Tornano ad accendersi i riflettori su Chioggia e anche stavolta è il mercato ittico ad essere sotto accusa: pesce irregolare e lavoro nero, per un totale di oltre 10.000 euro di sanzioni emesse in seguito ai controlli effettuati dai Carabinieri al mercato ittico all’ingrosso di Corso del Popolo.
L’operazione, volta alla duplice indagine in tema di regolarità dei processi di pesca e di lavorazione del prodotto ittico da un lato e di sicurezza sul lavoro dall’altro, ha visto scendere in campo l’equipaggio della motovedetta dei Carabinieri di Chioggia e il nucleo dell’Ispettorato del Lavoro di Venezia. Sono fioccate innumerevoli le denunce su entrambi i fronti: molte le situazioni di irregolarità del pescato, con tonnellate di prodotto al di sotto delle misure minime consentite per legge, così come i casi di omessa formazione sulla sicurezza sul lavoro e di omessa valutazione dei rischi aziendali; per non parlare dei casi di lavoro in nero.
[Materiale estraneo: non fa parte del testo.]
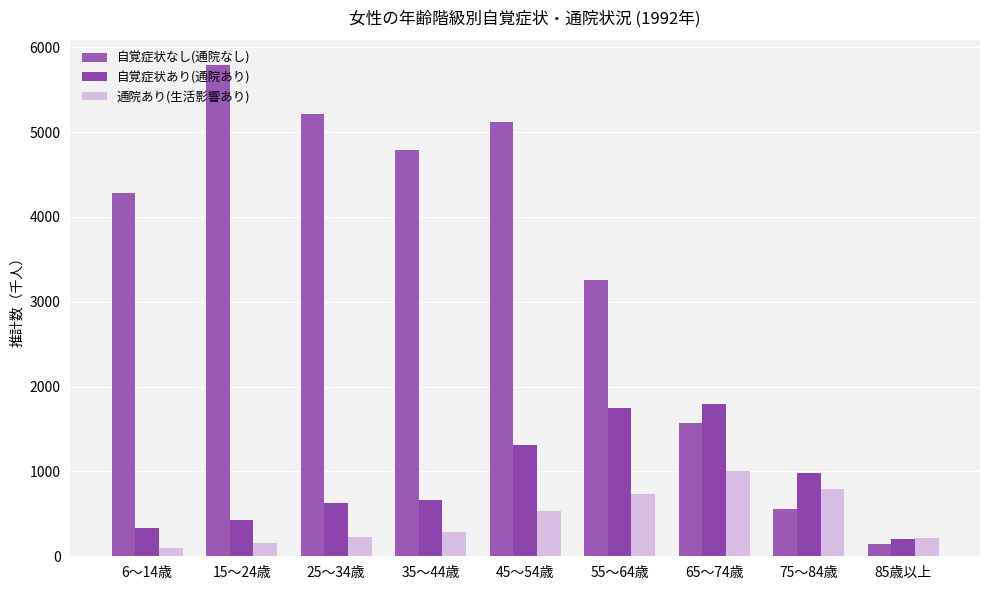

Does the chart contain any negative values?

No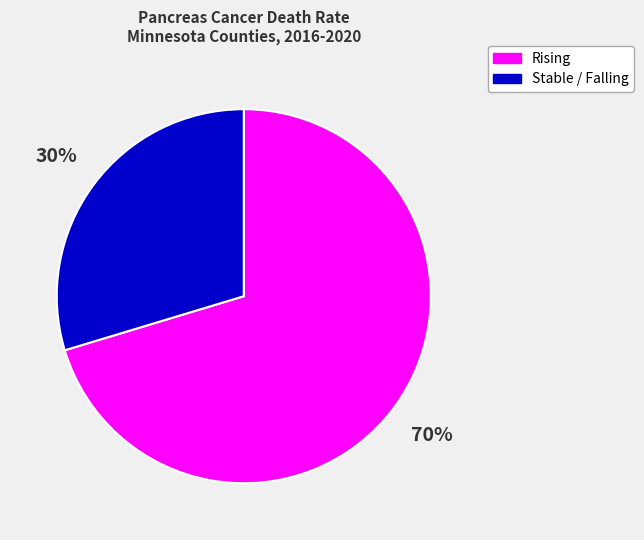

Which category has the biggest portion of the pie?

Rising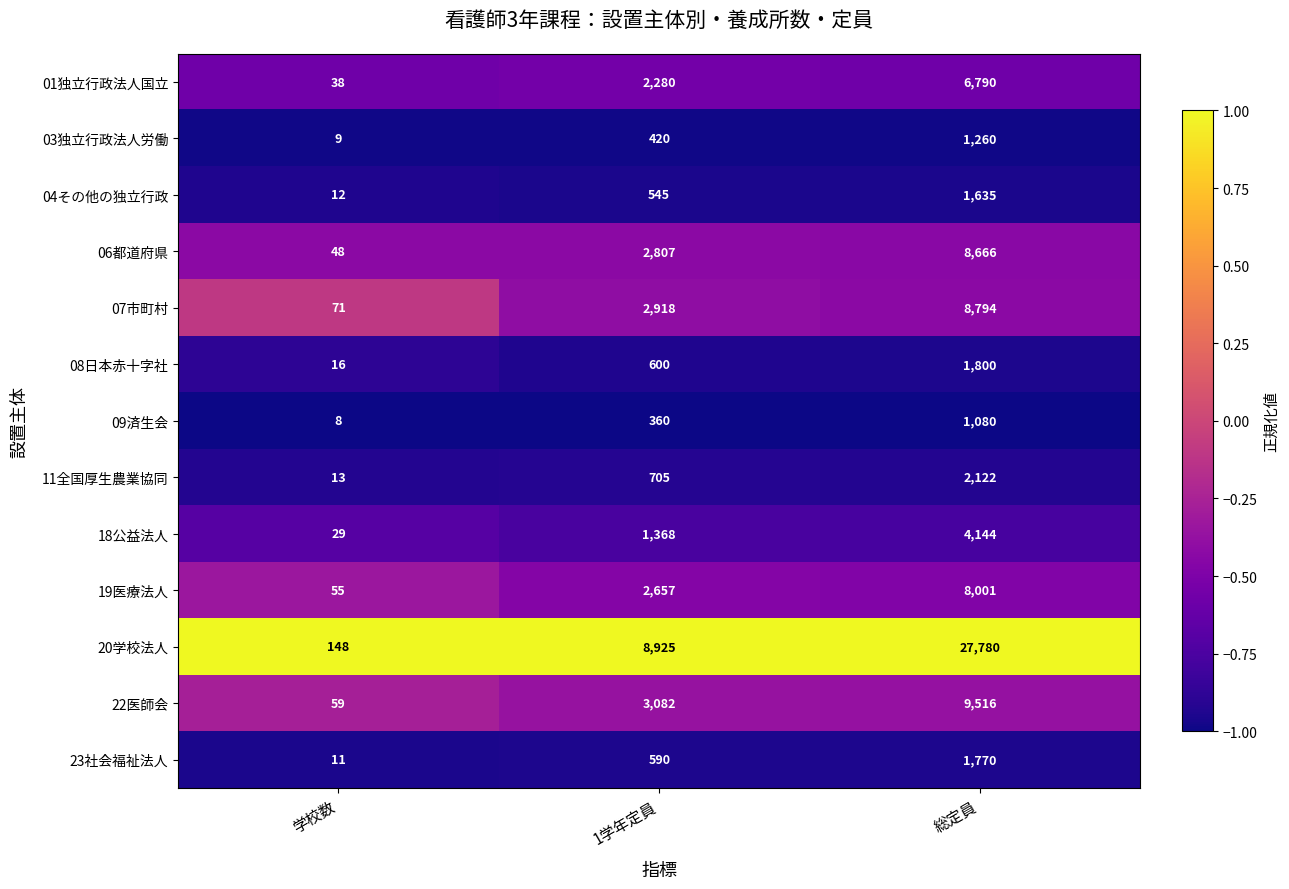

Which series has the largest total across all categories?

20学校法人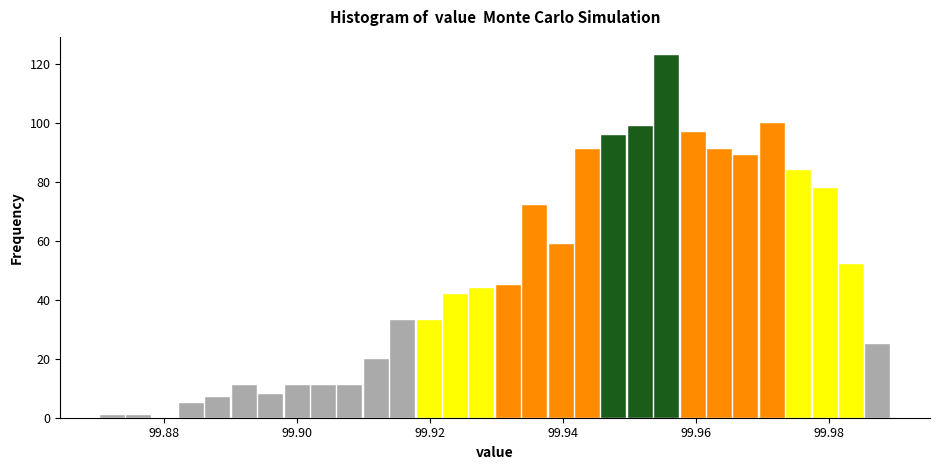

Around what value on the x-axis is the tallest bar? Give the approximate position of its centre, as read against the axis.

99.956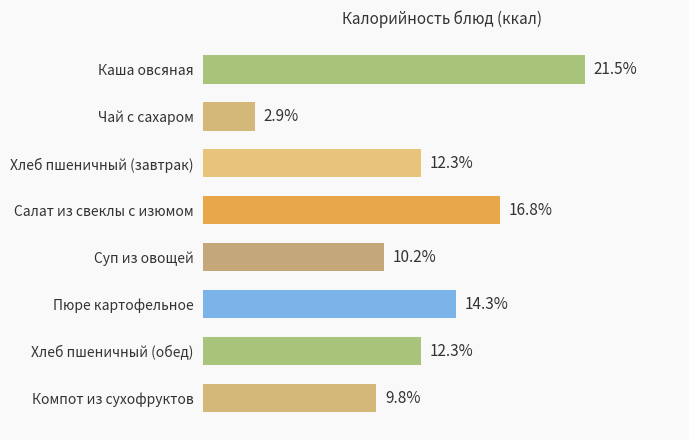

What is the label of the 7th bar from the bottom?

Чай с сахаром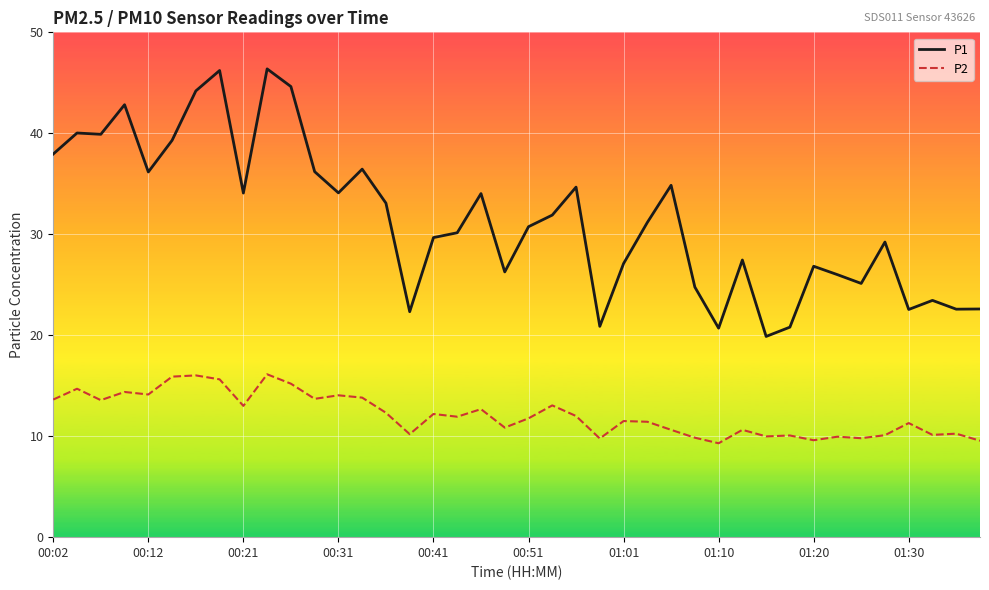

Which series has the largest total across all categories?

P1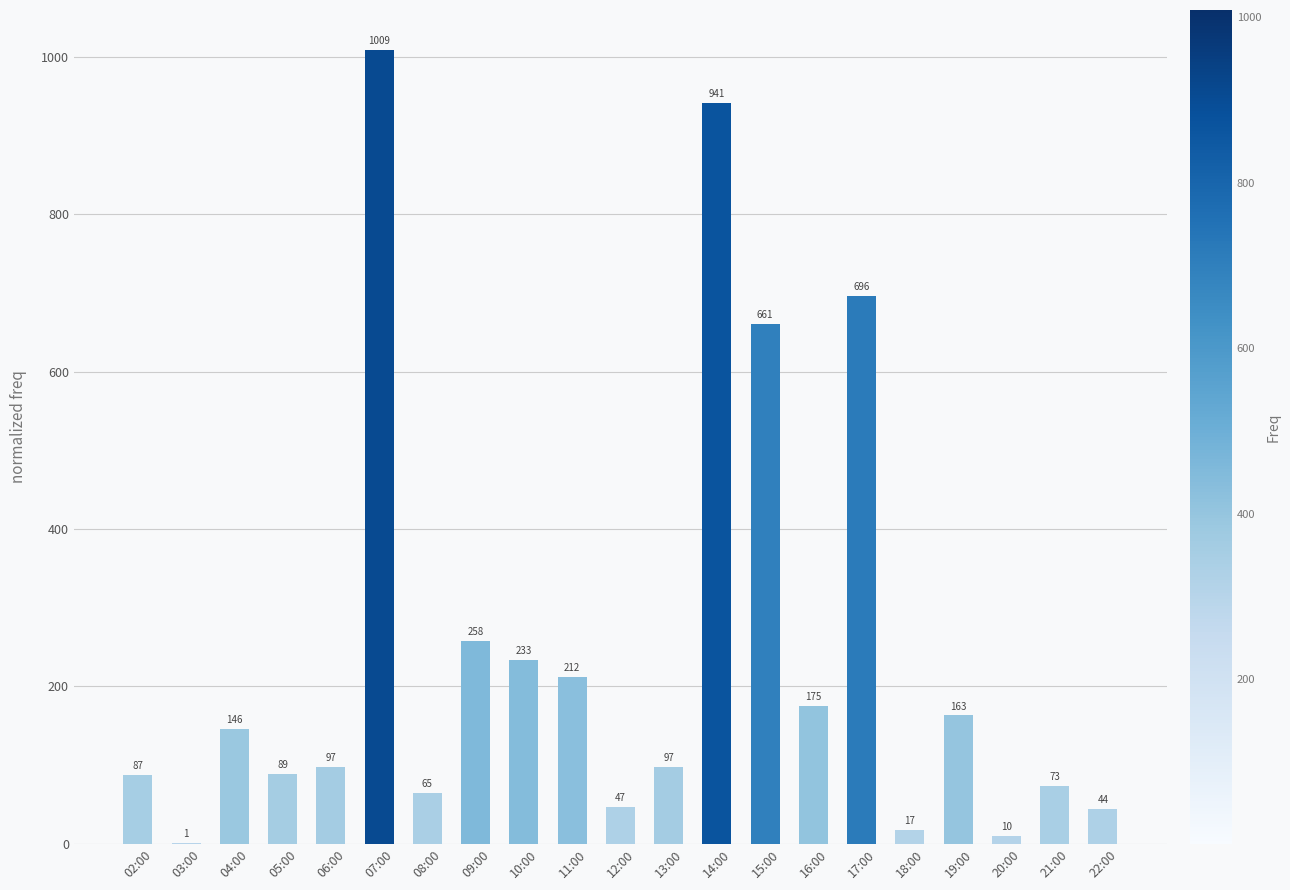

Reading left to right, what are all the values shown in this chart?

02:00=87	03:00=1	04:00=146	05:00=89	06:00=97	07:00=1009	08:00=65	09:00=258	10:00=233	11:00=212	12:00=47	13:00=97	14:00=941	15:00=661	16:00=175	17:00=696	18:00=17	19:00=163	20:00=10	21:00=73	22:00=44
Non mancano neppure le irregolarità nell’etichettatura e nella rintracciabilità della filiera dei prodotti ittici esposti al mercato, cui hanno fatto seguito denunce per frode nell’esercizio del commercio, principalmente legate al falso nella dichiarazione dell’origine del pescato. Le multe oscillano fra i 1.000 e i 3.000 euro, a seconda dell’illecito commesso, e i soggetti colpiti sono prevalentemente ditte con sede legale a Chioggia.

Non è la prima volta che Chioggia finisce nell’occhio del ciclone: il mercato ittico della Laguna Sud non è nuovo alle indagini, né alle prime pagine della cronaca locale.

Già nel corso del 2014 e del 2015 altri blitz delle forze dell’ordine avevano portato al sequestro di ingenti quantità di prodotto trattato e conservato non conformemente a quanto previsto dalla normativa. E anche le condizioni di lavoro e la sussistenza di casi di clandestinità presentano precedenti non sottovalutabili.

Chioggia torna dunque a far parlare di sé a discapito del motore della sua economia locale.

L’attenzione delle forze dell’ordine e dell’ispettorato resta alta, accanto alla diffidenza inevitabile dei consumatori, che da troppo tempo aspettano maggiori garanzie sui prodotti che finiscono sulle loro tavole.

Una questione spinosa ancora aperta che rischia di generare danni sempre più seri all’intero sistema ittico locale.